Dubbed Foreign Military Support, the program includes not
only Israel but also several other nations – including
Egypt. In the minds of many Americans – and other
people all over the world – the acronym FMS is firmly
associated with ‘aid to Israel’. Thus, support
and opposition to the program is also divided according
to how people feel about Israel. Ostensibly “Jewish”
organisations such as the ADL and the American Jewish Congress
support the FMS program, while groups aligning themselves
against Israel’s policies in the Middle East back
cutting it.
Those first – the people who back FMS due to it’s
ostensible benefit to Israel – would be well-advised
to look at te actual effects the Foreign Military Support
policy has on the Jewish State before they continue denouncing
it’s enemies as nothing more than another brand of
Anti-Semites. The truth of the FMS may be grimmer then they
think.
One who reads the Israeli papers for news of military
contracts and procurements would soon notice that the Israel
Defense Forces have two budgets – the “shekel
budget” and the “dollar budget”, the latter
provided almost entirely by the FMS program. As per the
condition of the program, money of the “dollar budget”
may not be spent except on American products and services.

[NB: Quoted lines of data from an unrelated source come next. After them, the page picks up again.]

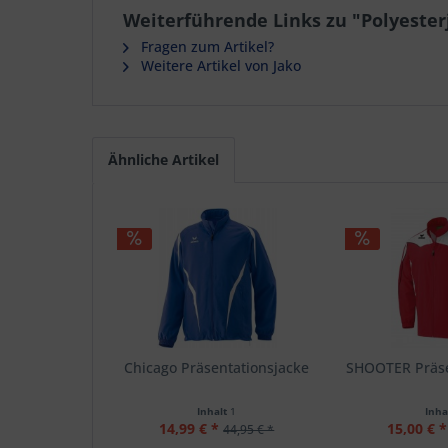
Weiterführende Links zu "Polyeste
Fragen zum Artikel?
Weitere Artikel von Jako
Ähnliche Artikel
Chicago Präsentationsjacke
SHOOTER Präse
Inhalt
1
Inha
14,99 € *
15,00 € *
44,95 € *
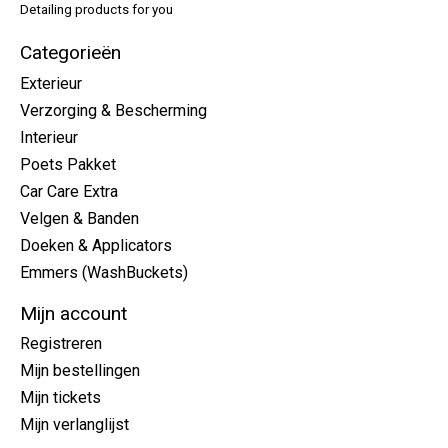
Detailing products for you
Categorieën
Exterieur
Verzorging & Bescherming
Interieur
Poets Pakket
Car Care Extra
Velgen & Banden
Doeken & Applicators
Emmers (WashBuckets)
Mijn account
Registreren
Mijn bestellingen
Mijn tickets
Mijn verlanglijst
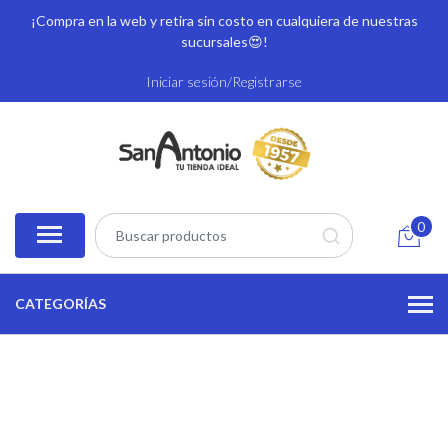
¡Compra en la web y retira sin costo en cualquiera de nuestras
sucursales
😍!
Iniciar sesión/Registrarse
0
CATEGORÍAS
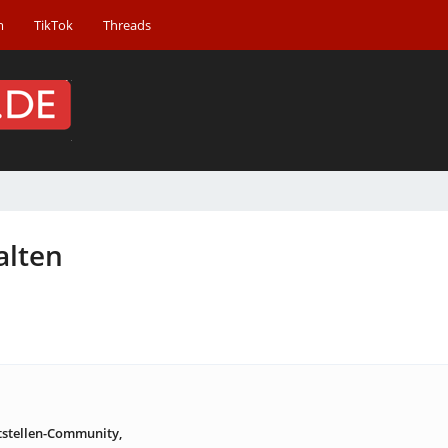
m
TikTok
Threads
alten
tstellen-Community,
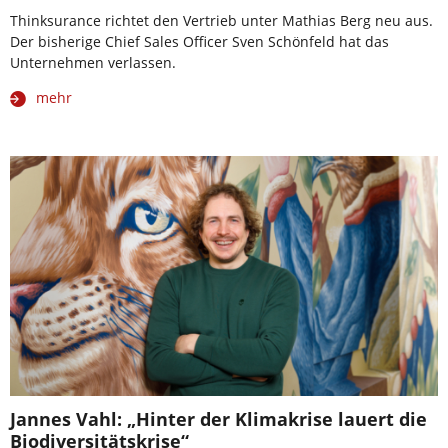
Thinksurance richtet den Vertrieb unter Mathias Berg neu aus.
Der bisherige Chief Sales Officer Sven Schönfeld hat das
Unternehmen verlassen.
mehr
Jannes Vahl: „Hinter der Klimakrise lauert die
Biodiversitätskrise“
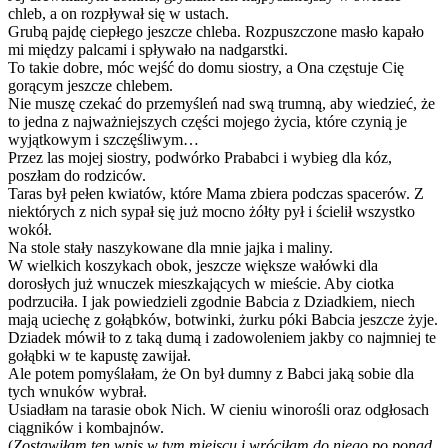
chleb, a on rozpływał się w ustach.
Grubą pajdę ciepłego jeszcze chleba. Rozpuszczone masło kapało
mi między palcami i spływało na nadgarstki.
To takie dobre, móc wejść do domu siostry, a Ona częstuje Cię
gorącym jeszcze chlebem.
Nie muszę czekać do przemyśleń nad swą trumną, aby wiedzieć, że
to jedna z najważniejszych części mojego życia, które czynią je
wyjątkowym i szczęśliwym…
Przez las mojej siostry, podwórko Prababci i wybieg dla kóz,
poszłam do rodziców.
Taras był pełen kwiatów, które Mama zbiera podczas spacerów. Z
niektórych z nich sypał się już mocno żółty pył i ścielił wszystko
wokół.
Na stole stały naszykowane dla mnie jajka i maliny.
W wielkich koszykach obok, jeszcze większe wałówki dla
dorosłych już wnuczek mieszkających w mieście. Aby ciotka
podrzuciła. I jak powiedzieli zgodnie Babcia z Dziadkiem, niech
mają uciechę z gołąbków, botwinki, żurku póki Babcia jeszcze żyje.
Dziadek mówił to z taką dumą i zadowoleniem jakby co najmniej te
gołąbki w te kapustę zawijał.
Ale potem pomyślałam, że On był dumny z Babci jaką sobie dla
tych wnuków wybrał.
Usiadłam na tarasie obok Nich. W cieniu winorośli oraz odgłosach
ciągników i kombajnów.
(
Zostawiłam ten wpis w tym miejscu i wróciłam do niego po ponad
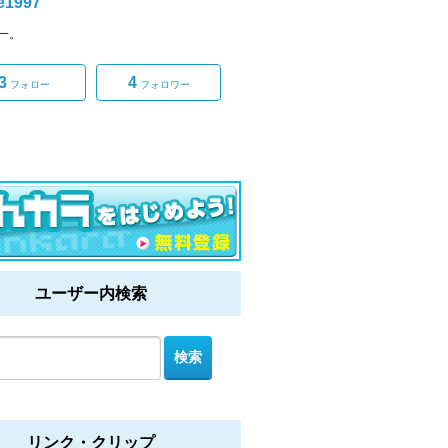
e1997
一。
3
4
フォロー
フォロワー
ユーザー内検索
リンク・クリップ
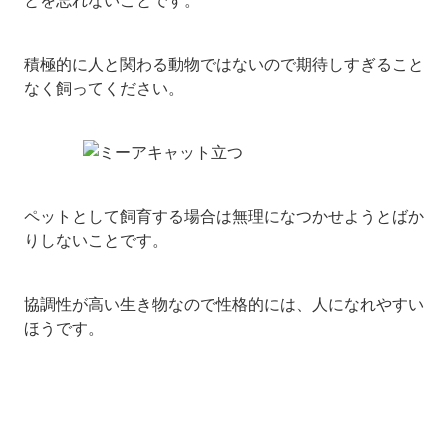
積極的に人と関わる動物ではないので期待しすぎること
なく飼ってください。
ペットとして飼育する場合は無理になつかせようとばか
りしないことです。
協調性が高い生き物なので性格的には、人になれやすい
ほうです。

As such, the FMS constitutes a program of aid to American
business – one that is by definition harmful to Israeli
business. In the last two decades, Israeli businesses have
moved small arms manufacturing, shoe-making, and other military
support industrial capabilities out to the United States,
in order to benefit from the program – creating jobs
in America, killing jobs in Israel.
What’s more, the American aid program enables the
United States government to put pressure on Israel during
peace negotiations, forcing the Jewish State to agree with
more compromise than Israeli leaders would otherwise be
ready to accept. Ever since the Camp David negotiations
(some say since Oslo), withdrawal of the FMS has always
been the Damocles sword of Middle-East negotiations, whether
overtly mentioned or covertly implied.
This in itself would of course be enough, but it is not
all. More and more, Israel’s benefactors from across
the Atlantic seem to believe they may not only use the aid
program as leverage over such things as the treaties Israel
signs with the Palestinians, but also as a method to manipulate
Israel’s military purchases made from Israel’s
own money – for example, pressuring the IDF to choose
American-manufactured automobiles for officer transport
over the previously mainstay Renault Megane cars –
despite the fact the larger American cars mean more budget
expenditures on fuel in the long run.
Those different measures would perhaps be tolerable if
FMS was indeed as key component in Israel’s continued
survival as an independent state. This, in itself, is a
concept that bears evaluating. FMS was started in a time
where a concerted attack on Israel by the Muslim world was
a very serious threat indeed. In such a scenario, Israel
would have needed every resource it could get it’s
hands on. Indeed, in 1973, it was only the American airlift
that saved the nation from certain doom. Today, this scenario
is no longer realistic. Egypt and Jordan have peace treaties
with Israel. Iraq is not a veritable military threat. Only
Syria’s mottled military remains – and it is
not likely that a nation that lets Israeli F-16’s
bomb targets in it’s territory willy-nilly is a serious
conventional threat to anybody at all. In short, Israel
is not likely to be engaging in high-scale, resource-intensive
defemsove conventional conflict in the near future. What,
then, is the role of FMS in the modern world?